**Selected extract**
Please see the above gist: my test makes no assertions until after the
env.execute() call. Adding setParallelism(1) to my sink appears to
stabilize my test. Indeed, very helpful. Thanks a lot!

-n

On Wed, Nov 18, 2015 at 9:15 AM, Stephan Ewen <se...@apache.org> wrote:

> Okay, I think I misunderstood your problem.
>
> Usually you can simply execute tests one after another by waiting until
> "env.execute()" returns. The streaming jobs terminate by themselves once
> the sources reach end of stream (finite streams are supported that way) but
> make sure all records flow through the entire stream (no barrier needed).
> So if you use a source that reaches an end, no extra work is needed.

**Provided material**
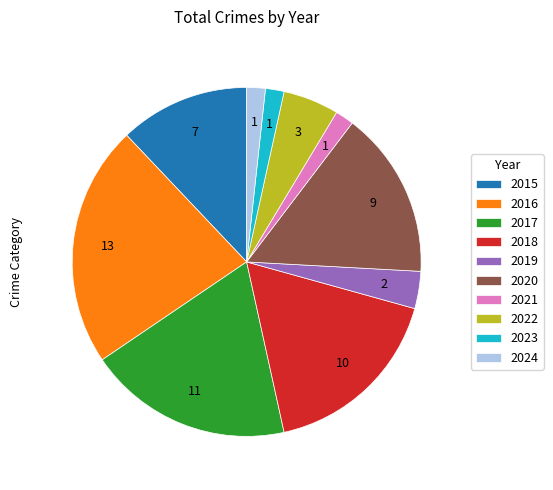

Between 2016 and 2022, which is larger?

2016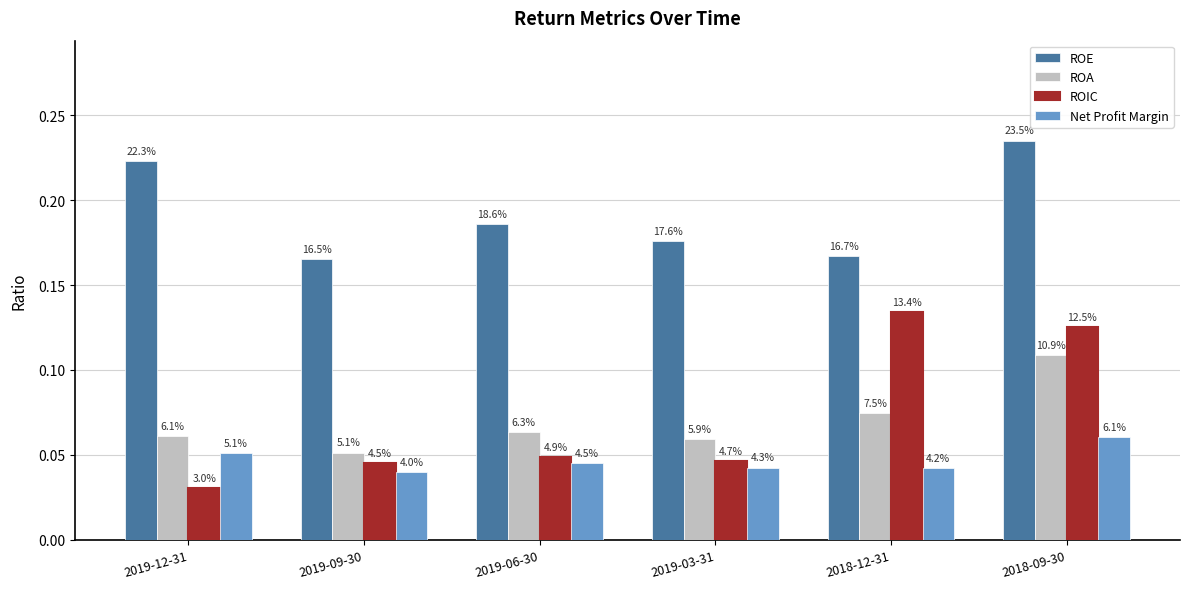

What are all the series names shown in the legend?

ROE, ROA, ROIC, Net Profit Margin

**Tasks and exercises**
(a) In the streaming-test thread, why is no extra work needed to run tests one after another when the source reaches an end?
(b) Extend the streaming-test thread with a few more lines that follow on from its last sentence.

**Task-by-task answers**
(a) The streaming jobs terminate on their own once the sources reach end of stream, and they make sure all records flow through the entire stream first, with no barrier needed. So waiting until "env.execute()" returns is enough before starting the next test.

(b)
>
> If you have a proper infinite source (like Kafka), things are a bit more
> tricky, since you have a proper infinite streaming program. What we do in
> our Kafka Tests is throw a "SuccessException" in the sink once we saw all
> data we expected. You can get the cause exceptions in a try/catch around
> env.execute() to check if the program "failed" with a SuccessException, or
> whether it failed proper.
>
> A "sink in DOP 1" (sorry for the unclear terminology) is a sink with
> parallelism 1, so all data is collected by the same function instance.
>
> Any of this helpful?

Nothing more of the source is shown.